” Boys and girls, moms and dads, it’s time to play the GRAND….PRIZE……GAME!!!!!!!”
Ringmaster Ned would then direct the bandleader, Mr. Bob, to find a boy and a girl in the audience to play. The boy was always first. Mr. Bob’s Bozo Show Orchestra would play music as the TV camera moved back and forth with two opposing arrows pointing to the middle of the screen. –> <— When the music stopped, so would the camera, and if it wasn’t on a grown up or a girl, the boy between the arrows would be selected.
There were awkward moments, of course, when a boy looked a little bit too old. I think 12 was about as old as they wanted to go.
“How old are you?” Mr. Ned would ask.
In a voice cracking between high and low, the kid would answer, “Um…12.”
“OK, you can play.” The lanky kid would walk down, feeling stupid before the game even started.
Even more awkward would be when the gender of the child was not obvious. “We have a boy! …. No, wait a minute, that’s a girl? Sorry, we need a boy.” And to think, the girl was excited about going to Bozo’s Circus that day.
They would then pick a girl, often with similar humiliation.
The introductions would go one of two ways. Almost all the time the kids would be so shy and nervous that they could barely speak, and their mother’s often had to call out their names so Ringmaster Ned would know. But once in a while a kid would be very hyper, talkative, and loud…totally loving the camera. Even as a little kid, I had feelings of wanting to jump in the TV and smack such kids.
“LET’S GO OVER TO THE BOZO DRUM!!!” Mr. Ned shouted like it was the highlight of the day. The boy and the girl would take their turns picking a postcard out of a giant wheel of a drum. These cards were sent in by us viewers, and if you were picked, you would win whatever the contestant won. I must have sent in over a dozen cards, and wasn’t picked once. In fact, I don’t remember anyone from Chicago Heights ever being picked. Maybe they threw ours away.
The game was simple. You stood with both toes on a line, and had six buckets, nailed to a board, extending out in front of you. They were numbered. Bozo had another bucket filled with ping pong balls and held it in front of you. Your job was to toss the ball into bucket number one (the easiest one) and keep progressing as far as you could go. As soon as you missed, you were done, and Mr. Bob’s band played a sorrowful ♫Wha.. Wha… Wha… Wha… Whaaaaaaa…♫ on their horns. Here were the typical prizes:
Bucket #1 – A Duncan Yo-Yo and a gift certificate to Father and Son Pizza.

·····

• Directions:
A: In the Bozo Show recollection, explain why the children's mothers often called out their names during the introductions.
B: According to the Bozo Show recollection, how many buckets were nailed to the board in the Grand Prize Game?

• Excerpted records:

·····

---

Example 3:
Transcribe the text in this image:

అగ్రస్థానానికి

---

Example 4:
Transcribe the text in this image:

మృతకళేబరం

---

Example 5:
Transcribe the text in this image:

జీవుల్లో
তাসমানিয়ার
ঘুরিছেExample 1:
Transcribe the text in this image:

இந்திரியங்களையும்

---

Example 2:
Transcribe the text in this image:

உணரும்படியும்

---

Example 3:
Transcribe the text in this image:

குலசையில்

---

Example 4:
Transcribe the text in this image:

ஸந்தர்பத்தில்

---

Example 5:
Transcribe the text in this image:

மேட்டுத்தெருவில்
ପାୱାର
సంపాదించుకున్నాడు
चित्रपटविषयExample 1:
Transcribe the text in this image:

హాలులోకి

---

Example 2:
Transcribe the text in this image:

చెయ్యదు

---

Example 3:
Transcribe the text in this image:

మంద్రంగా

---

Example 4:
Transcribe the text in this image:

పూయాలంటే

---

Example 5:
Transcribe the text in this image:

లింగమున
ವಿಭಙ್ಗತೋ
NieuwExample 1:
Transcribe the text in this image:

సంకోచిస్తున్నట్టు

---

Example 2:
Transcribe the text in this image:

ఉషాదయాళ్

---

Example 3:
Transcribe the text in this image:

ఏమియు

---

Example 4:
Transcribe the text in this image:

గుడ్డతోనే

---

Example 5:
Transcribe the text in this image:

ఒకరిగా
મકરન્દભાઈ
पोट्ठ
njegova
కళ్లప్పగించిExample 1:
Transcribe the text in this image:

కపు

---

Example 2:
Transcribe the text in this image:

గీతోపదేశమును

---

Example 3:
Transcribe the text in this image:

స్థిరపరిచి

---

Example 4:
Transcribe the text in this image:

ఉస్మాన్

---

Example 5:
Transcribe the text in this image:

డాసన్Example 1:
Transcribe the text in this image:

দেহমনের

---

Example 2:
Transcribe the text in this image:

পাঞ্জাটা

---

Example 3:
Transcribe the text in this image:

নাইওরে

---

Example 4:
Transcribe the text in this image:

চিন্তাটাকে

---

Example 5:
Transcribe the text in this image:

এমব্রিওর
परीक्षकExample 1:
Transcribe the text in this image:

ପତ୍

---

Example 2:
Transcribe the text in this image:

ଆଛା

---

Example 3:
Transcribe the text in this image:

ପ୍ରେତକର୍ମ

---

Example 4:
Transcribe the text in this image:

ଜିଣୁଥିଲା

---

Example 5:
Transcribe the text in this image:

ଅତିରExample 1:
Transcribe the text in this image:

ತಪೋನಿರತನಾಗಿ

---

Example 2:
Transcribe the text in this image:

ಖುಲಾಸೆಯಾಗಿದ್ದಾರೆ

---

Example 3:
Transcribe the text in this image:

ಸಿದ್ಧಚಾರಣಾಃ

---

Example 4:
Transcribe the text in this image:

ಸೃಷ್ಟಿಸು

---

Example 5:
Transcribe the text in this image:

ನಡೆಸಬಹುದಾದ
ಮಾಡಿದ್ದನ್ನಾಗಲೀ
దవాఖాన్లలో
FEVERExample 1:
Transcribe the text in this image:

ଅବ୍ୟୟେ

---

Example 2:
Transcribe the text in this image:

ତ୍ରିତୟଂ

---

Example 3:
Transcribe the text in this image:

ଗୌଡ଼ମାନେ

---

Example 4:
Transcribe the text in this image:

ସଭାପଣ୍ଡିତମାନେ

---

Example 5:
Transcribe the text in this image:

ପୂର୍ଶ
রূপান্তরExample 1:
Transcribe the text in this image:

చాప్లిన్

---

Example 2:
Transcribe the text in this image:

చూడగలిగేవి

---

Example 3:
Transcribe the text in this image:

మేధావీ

·····

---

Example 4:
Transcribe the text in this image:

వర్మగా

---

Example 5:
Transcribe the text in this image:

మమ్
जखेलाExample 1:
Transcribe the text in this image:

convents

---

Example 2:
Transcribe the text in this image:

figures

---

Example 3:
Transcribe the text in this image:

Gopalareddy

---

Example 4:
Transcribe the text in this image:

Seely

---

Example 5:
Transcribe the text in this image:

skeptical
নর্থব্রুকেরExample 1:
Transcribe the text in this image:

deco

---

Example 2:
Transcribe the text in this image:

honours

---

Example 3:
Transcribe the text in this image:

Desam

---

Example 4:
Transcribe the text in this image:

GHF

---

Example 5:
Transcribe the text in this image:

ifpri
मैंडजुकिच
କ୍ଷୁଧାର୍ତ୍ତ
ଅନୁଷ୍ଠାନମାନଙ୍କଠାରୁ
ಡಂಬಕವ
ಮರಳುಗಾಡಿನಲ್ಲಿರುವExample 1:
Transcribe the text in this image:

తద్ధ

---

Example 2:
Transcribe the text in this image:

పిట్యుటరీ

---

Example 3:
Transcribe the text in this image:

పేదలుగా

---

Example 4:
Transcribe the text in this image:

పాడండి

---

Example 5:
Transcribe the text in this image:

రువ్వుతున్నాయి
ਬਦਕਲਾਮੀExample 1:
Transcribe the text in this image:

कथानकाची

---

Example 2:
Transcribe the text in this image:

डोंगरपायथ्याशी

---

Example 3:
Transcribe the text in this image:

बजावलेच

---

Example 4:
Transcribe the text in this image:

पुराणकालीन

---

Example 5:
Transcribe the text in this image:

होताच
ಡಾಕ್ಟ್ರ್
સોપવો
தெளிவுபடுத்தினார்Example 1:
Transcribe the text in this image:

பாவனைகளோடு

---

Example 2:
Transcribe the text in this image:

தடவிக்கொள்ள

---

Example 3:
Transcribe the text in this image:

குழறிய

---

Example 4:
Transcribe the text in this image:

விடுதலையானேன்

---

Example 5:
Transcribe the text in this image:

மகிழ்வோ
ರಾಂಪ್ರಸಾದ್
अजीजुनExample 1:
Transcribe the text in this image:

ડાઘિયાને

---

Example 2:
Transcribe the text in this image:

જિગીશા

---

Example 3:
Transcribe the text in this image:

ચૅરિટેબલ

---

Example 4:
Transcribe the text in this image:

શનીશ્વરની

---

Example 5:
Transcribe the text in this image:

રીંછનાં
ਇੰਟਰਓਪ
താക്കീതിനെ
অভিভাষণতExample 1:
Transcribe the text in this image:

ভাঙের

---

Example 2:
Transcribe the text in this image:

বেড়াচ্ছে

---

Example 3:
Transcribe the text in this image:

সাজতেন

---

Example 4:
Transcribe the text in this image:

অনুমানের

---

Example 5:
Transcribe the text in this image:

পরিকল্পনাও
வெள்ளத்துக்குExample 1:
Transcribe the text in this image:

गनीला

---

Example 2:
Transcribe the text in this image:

·····

• Answers in order:
A: Most of the children were so shy and nervous that they could barely speak. Their mothers called out their names so Ringmaster Ned would know them.

B: Six.